Immobilization of the shoulder after RCR may be beneficial for the healing of the tendon to bone; however, in many cases a longer period of immobilization leads to increased stiffness. McNamara et al. showed that in patients who developed stiffness after surgery, an RCR was more likely to heal. The incidence of stiffness following RCR is 1.5% to 11.1%. Some studies have shown that older age is a risk factor for stiffness, and that preoperative limited range of motion influences the rate of postoperative stiffness. Many patients with mild to moderate postoperative stiffness can be treated with proper physical therapy. In those patients with severe limitation in motion and/or failed attempts at directed therapy, an arthroscopic capsular release and manipulation should be considered. In a series of 489 arthroscopic RCRs, Huberty et al. reported an overall postoperative stiffness rate of 4.9% requiring arthroscopic capsular release. Risk factors for stiffness in this group included a history of adhesive capsulitis, single-tendon cuff repair, partial articular supraspinatus tendon avulsion repair, and having worker’s compensation insurance. Late postoperative stiffness, especially acute onset, may reflect a retear of the repair and should be carefully evaluated.

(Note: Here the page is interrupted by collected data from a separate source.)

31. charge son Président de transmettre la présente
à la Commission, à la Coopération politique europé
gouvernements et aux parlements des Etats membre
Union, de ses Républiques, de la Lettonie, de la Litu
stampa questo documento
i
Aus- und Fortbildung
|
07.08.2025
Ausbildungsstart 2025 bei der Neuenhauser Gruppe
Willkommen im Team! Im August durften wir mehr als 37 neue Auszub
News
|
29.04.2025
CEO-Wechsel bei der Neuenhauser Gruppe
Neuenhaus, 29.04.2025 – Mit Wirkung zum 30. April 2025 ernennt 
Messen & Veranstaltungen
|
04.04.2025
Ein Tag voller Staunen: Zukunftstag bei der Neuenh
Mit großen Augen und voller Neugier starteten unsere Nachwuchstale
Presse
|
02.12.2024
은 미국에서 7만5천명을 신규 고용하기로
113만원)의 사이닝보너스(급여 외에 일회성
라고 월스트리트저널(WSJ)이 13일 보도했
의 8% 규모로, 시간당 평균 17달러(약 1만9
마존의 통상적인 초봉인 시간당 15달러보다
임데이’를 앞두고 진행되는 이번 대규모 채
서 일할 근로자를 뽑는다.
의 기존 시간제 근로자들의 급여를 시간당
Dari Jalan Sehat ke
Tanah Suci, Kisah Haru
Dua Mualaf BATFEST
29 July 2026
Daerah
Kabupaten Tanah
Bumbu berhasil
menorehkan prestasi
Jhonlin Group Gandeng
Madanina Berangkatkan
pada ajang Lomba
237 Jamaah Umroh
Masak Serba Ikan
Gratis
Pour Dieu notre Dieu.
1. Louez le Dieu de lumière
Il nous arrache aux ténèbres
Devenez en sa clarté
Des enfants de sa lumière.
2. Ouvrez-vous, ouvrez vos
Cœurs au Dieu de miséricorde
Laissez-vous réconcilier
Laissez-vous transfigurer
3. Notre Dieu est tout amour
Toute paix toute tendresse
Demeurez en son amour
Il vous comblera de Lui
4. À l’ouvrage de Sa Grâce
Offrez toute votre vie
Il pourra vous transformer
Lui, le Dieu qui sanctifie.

Conflicting data exists in the scientific literature regarding the appropriate rehabilitation of patients after an arthroscopic RCR. There is a tradeoff between aggressive early motion, which can theoretically cause loosening of the repair, and delayed therapy, which predisposes to stiffness. We prefer initiating early passive range of motion in most cases. In certain circumstances, including massive tears and poor tissue quality, we will delay the initiation of and/or restriction of passive range of motion for 2 to 4 weeks with the aim of minimizing stress placed on the repaired tissues to facilitate early tissue healing ( Table 30.2 ).